5. As regards technical testing and analysis service, claim has been rejected on the ground that the invoice is in the name of M/s. Ashima Ltd. who has made the payment. In this case also if the appellants are able to show the evidence of payment of service tax by them and the relationship of the service with the goods exported and also evidence to show that M/s. Ashima Ltd. have not taken the credit of service tax in their books of account, refund may have to be sanctioned to the appellants. In this case it has been held that the appellants were not able to show any document that service tax was paid by them. To show that refund is available in respect of this service, the appellant relied upon the decision in the case of F. Ahmed & Co. v. CC 1993 (67) ELT 759 (GOI) to submit that merchant exporter is entitled to rebate and for this purpose a no objection certificate from the manufacturer would be adequate. It is their contention that the decision is applicable to the present case. I am not convinced that this decision is squarely applicable. Appellants have to show non availment of cenvat credit by the manufacturer and the fact of payment of service tax by them and fulfilment of other conditions to be eligible for refund of service tax paid on technical testing and analysis service.

6. The GTA service received for transportation of empty container to the premises of exporter is also admissible in view of the fact that the notification provides for refund of service tax paid in respect of services used in relation to export and in this case it cannot be denied that the transport of empty container to the exporter’s premises was necessary and was received in relation to exported goods.
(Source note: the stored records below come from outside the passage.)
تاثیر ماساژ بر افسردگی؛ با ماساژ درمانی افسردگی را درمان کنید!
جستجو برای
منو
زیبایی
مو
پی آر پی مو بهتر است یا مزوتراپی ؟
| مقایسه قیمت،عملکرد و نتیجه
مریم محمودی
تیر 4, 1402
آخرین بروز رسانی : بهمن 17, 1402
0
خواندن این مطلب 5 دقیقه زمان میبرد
7. One of the claims has been rejected in order in appeal No. 343/9 dated 30.12.09 on the ground that the same is time barred. On this issue there are subsequent decisions of the Tribunal directly applicable to notification No. 41/07 and subsequent amendment notifications. If the appellants cite these cases, the applicability of these decisions may be considered and the refund claim rejected on the ground of time bar also may be considered in the light of decisions, if any that may be cited by the appellants.

8. In the result the impugned orders are set aside and the matter is remanded to the original adjudicating authority for fresh consideration of all the refund claims in the light of observations made in this order.